Ungläubig las der Autor von einem Webkontrollprogramm namens »XKeyscore«: Es unterschied sich kaum von dem für den Roman erfundenen Programm »autotet«. »Die Welt machte dieses Buch wahr, während ich es schrieb, was mit Sicherheit die größte Fantasie eines Paranoikers ist«, bekennt Cohen und kommt zu dem Schluss: »Die Frage lautet jetzt nicht: ›Ist das wahr?‹, sondern: ›Wie können wir damit leben?‹« Anders ausgedrückt: Gelingt es uns, im Internet-Zeitalter menschlich zu bleiben, oder werden wir vom Golem beherrscht?

Joshua Cohen ergründet, wie Technologie jeden Aspekt unseres täglichen Lebens und Bewusstseins durchdringt. Wie sie die Entwicklung unserer Selbstwahrnehmung verändert und unsere Sprache infiziert. So soll etwa der von ihm häufige Gebrauch des erfundenen Verbs »tetramer« (was man mit »tetraieren« übersetzen könnte) daran erinnern, dass auch das Verb »googeln« ein noch recht neuer Begriff ist.

antiheld Technologie ist nicht länger etwas, das wir einfach nutzen. Es ist etwas, von dem wir benutzt und geformt werden. »Alle, die uns lesen, werden gelesen«, beschreibt Principal, der schattenhafte Antiheld des Romans, die Transaktion zwischen der Suchmaschinenfirma und ihren Nutzern.

Die daraus resultierende »wesentliche Frage« habe den Funken für den Roman geliefert, sagt Joshua Cohen: »Welche grundlegenden Prinzipien stecken hinter diesen Geräten, die dabei sind, jeden Aspekt meines Lebens zu dominieren?« Der 83-jährige Pulitzer-Preisträger Norman Rush äußerte sich in der New York Times bewundernd über »die Ambitioniertheit«, mit der Joshua Cohen das tut: »Er ist ein äußerst extravaganter, risikobereiter Autor, und diese Art Geist hat es gebraucht«, meint Rush.

Joshua Cohen hat es sich nicht leicht gemacht, das Phänomen des »neuen Golems« zu erfassen.
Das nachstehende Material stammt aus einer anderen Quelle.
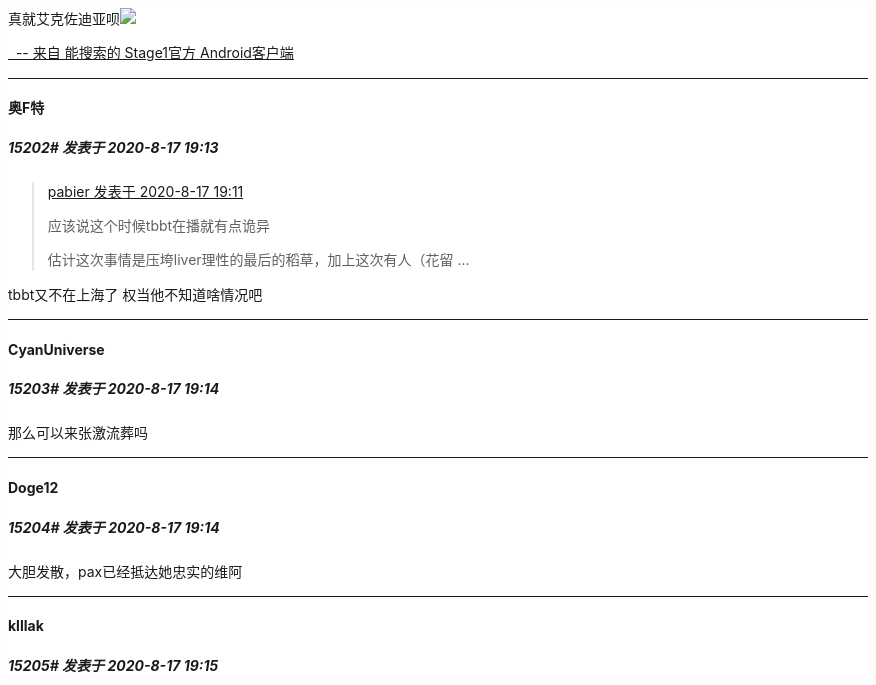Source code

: 
真就艾克佐迪亚呗<img src="https://static.saraba1st.com/image/smiley/face2017/067.png" referrerpolicy="no-referrer">

[  -- 来自 能搜索的 Stage1官方 Android客户端](https://www.coolapk.com/apk/140634)







-----

####  奥F特  
##### 15202#       发表于 2020-8-17 19:13



<blockquote><a href="httphttps://bbs.saraba1st.com/2b/forum.php?mod=redirect&amp;goto=findpost&amp;pid=48463682&amp;ptid=1949964" target="_blank">pabier 发表于 2020-8-17 19:11</a>

应该说这个时候tbbt在播就有点诡异

估计这次事情是压垮liver理性的最后的稻草，加上这次有人（花留 ...</blockquote>
tbbt又不在上海了 权当他不知道啥情况吧







-----

####  CyanUniverse  
##### 15203#       发表于 2020-8-17 19:14




那么可以来张激流葬吗







-----

####  Doge12  
##### 15204#       发表于 2020-8-17 19:14




大胆发散，pax已经抵达她忠实的维阿







-----

####  klllak  
##### 15205#       发表于 2020-8-17 19:15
Mehr als 180 Bücher hat er gelesen, einschließlich Abhandlungen zur Überwachung und Cybersicherheit, Bücher zur Geschichte und Architektur des Internets sowie Memoiren und Biografien technologischer Erneuerer wie Bill Gates, Steve Jobs, Alan Turing und des deutschen Computerpioniers Konrad Zuse, dessen Porträt über seinem Schreibtisch hängt. Er besuchte das Kryptologiemuseum der Nationalen Sicherheitsbehörde und lernte darüber hinaus, Computercodes zu schreiben, indem er Bücher über Python-Programmierung las und Online-Kurse absolvierte.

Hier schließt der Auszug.